- Task objective -
Write the next few paragraphs of the article on falling childhood vaccination rates, starting right after its last sentence.

- Exercise text -
Rates of routine vaccinations among children are dropping, the percentage of children who are exempted from vaccine requirements is at an all-time high and cases of measles are being reported across the country.

And it could soon get worse.

Doctors are now bracing for a future under president-elect Donald Trump’s and his administration, which has floated the idea of bringing in prominent vaccine skeptic and conspiracy theorist Robert F Kennedy Jr to lead the nation’s federal health agencies.

Kennedy, the former independent presidential candidate who bowed out of the race to endorse Trump, does not have a medical background, but his anti-vaccine Children’s Health Defense group and focus on chronic disease and chemicals in food — and promotion of misinformation and conspiracy theories — have drawn him enormous scrutiny and endorsements.

Trump has promised to appoint Kennedy to a key role in his administration. The Republican president-elect said he wants to “let him go wild on health” and on “the food and “the medicines.”

With Republican control of the Senate, Kennedy could potentially be easily confirmed to chief health jobs if Trump appoints him for them, including secretary of Health and Human Services, Food and Drug Administration commissioner or director of the Centers for Disease Control and Prevention.

Trump said he would “make a decision” about whether to ban vaccines based on Kennedy’s recommendations, though he would not have unilateral authority to do so. Kennedy said this week that he is “not going to take them away” and that “people ought to have choice, and that choice ought to be informed by the best information.”

Pediatricians and public health experts are sounding the alarm over their grave concerns for the possibility that a vaccine antagonist could be in a massively influential position to cast doubt on the safety and efficacy of life-saving medicine, and potentially accelerate a trend of parents rejecting vaccinations for their children.

- Information -
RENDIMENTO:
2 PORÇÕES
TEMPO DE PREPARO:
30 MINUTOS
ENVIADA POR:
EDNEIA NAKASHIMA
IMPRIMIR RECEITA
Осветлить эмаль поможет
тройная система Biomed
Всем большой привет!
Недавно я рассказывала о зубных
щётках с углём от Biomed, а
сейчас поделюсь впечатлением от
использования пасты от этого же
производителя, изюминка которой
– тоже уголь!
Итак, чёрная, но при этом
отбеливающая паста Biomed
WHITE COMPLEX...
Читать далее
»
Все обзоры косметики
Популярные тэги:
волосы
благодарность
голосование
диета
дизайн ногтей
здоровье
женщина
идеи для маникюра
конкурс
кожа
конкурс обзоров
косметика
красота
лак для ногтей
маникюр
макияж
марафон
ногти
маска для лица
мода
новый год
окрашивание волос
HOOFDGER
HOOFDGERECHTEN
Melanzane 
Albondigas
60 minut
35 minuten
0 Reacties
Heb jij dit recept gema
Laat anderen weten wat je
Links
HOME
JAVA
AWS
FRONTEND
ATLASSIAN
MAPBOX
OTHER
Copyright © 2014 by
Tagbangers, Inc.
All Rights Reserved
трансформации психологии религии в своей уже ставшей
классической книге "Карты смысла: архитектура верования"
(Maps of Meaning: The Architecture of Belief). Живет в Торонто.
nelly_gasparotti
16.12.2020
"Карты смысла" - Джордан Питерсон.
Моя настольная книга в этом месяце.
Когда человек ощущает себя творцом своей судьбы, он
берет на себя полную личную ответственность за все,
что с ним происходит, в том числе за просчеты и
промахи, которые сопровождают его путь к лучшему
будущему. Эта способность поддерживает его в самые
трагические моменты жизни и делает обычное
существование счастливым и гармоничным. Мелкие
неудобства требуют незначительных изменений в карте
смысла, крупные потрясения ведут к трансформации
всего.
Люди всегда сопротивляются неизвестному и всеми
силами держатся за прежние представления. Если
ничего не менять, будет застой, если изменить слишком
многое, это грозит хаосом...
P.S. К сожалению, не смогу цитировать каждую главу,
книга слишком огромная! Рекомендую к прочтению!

- Answer space -
“I have watched a child die in the hospital of a vaccine-preventable illness because her parents refused to vaccinate her,” Dr. Catherine Ohmstede, a pediatrician at Novant Health in Charlotte, North Carolina, told NBC News. “Many parents today have not witnessed that — yet … If this trend continues, that is the reality we are going to face.”

Doctors have warned Trump’s campaign “about impacts on the party and the country of coming across as anti-science, and of having to manage and own a deluge of measles and polio outbreaks,” according to Trump’s former surgeon general Dr. Jerome Adams.

Adams told CNN that Kennedy could “spread misinformation and take us back to the dark ages in regards to vaccine-preventable diseases.”

Routine childhood vaccines — which have for decades fought against measles, chickenpox, polio and other illnesses — have prevented roughly 508 million illnesses and more than 1.1 million deaths among children born within the past 30 years, according to an August report from the CDC.

Last month, the agency reported that the percentage of children with exemption from vaccine requirements ticked up to 3.3 percent — up from 3 percent in 2023, marking an all-time high since such requirements have been in place.

At least 15 measles outbreaks totaling 272 cases have been reported this year, as of November 1, according to the CDC. More than half of those cases were among children under age 5, and another quarter were among children ages 5 to 19. Nearly 90 percent of those patients were not unvaccinated.